While he's stated in the past that he doesn't wish to be traded, those comments raise the question of just how genuine his wish to stay in Cincinnati forever is. It's not like he's had an abundance of success with the Reds.
In 12 years with the organization, Votto has made the postseason three times despite numbers that could earn him a ticket to the Baseball Hall of Fame one day. All three playoff appearances were rather quick ones, too, as Cincinnati has a 2-7 record in the postseason with Votto.
At 34 years old, Votto is still a productive player and possesses one of the most disciplined bats in baseball. His .313 career batting average ranks third among active players and his .428 on-base percentage ranks first.
While there has been an expected dip in his production considering he's on the wrong side of his career, Votto has still been plenty productive on a bad Reds team this year, slashing .289/.414/.441 with six home runs and 24 RBI.

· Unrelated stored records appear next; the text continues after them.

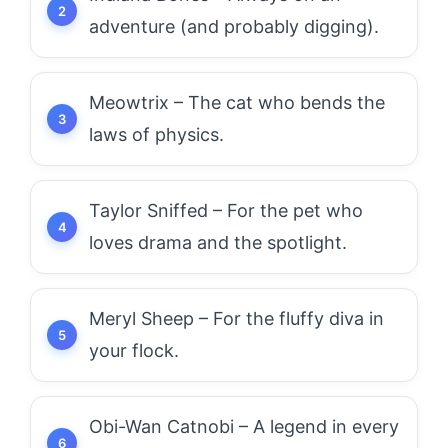
adventure (and probably digging).
Meowtrix – The cat who bends the
laws of physics.
Taylor Sniffed – For the pet who
loves drama and the spotlight.
Meryl Sheep – For the fluffy diva in
your flock.
Obi-Wan Catnobi – A legend in every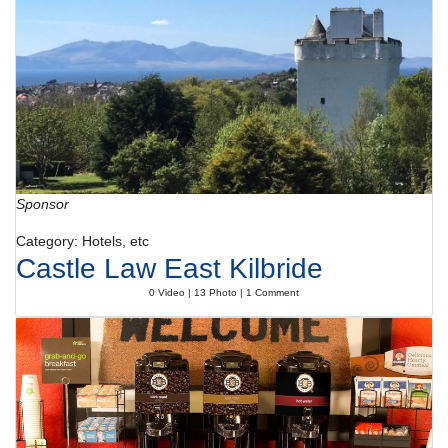
Sponsor
Category: Hotels, etc
Castle Law East Kilbride
0 Video | 13 Photo | 1 Comment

He very well could spend the rest of his playing days in Cincinnati considering he's signed through the 2023 season, where he will make $25 million per year with a club option in 2024. But the Reds might want to right by their star and deal him to a contender in order to spark a legitimate rebuild.
This is where the New York Mets could come in as potential suitors considering they have received little to no production at first base this year.
Veteran Adrian Gonzalez, who was brought in on the league minimum this winter, and has been inconsistent, slashing .258/.333.433 with five home runs and 20 RBI. His backup, utility infielder Wilmer Flores, has struggled to get anything going at the plate this year as he's batting just .229 with three home runs and seven RBI.
The Mets are averaging 4.26 runs per game, which is below the MLB average. Bringing in a professional, patient hitter like Votto and placing him in a lineup where he'll get protection from Yoenis Cespedes (when healthy), Todd Frazier (when healthy) and Jay Bruce, could see Votto improve even further on his productive numbers this year and add some further weapons to the middle of New York's lineup.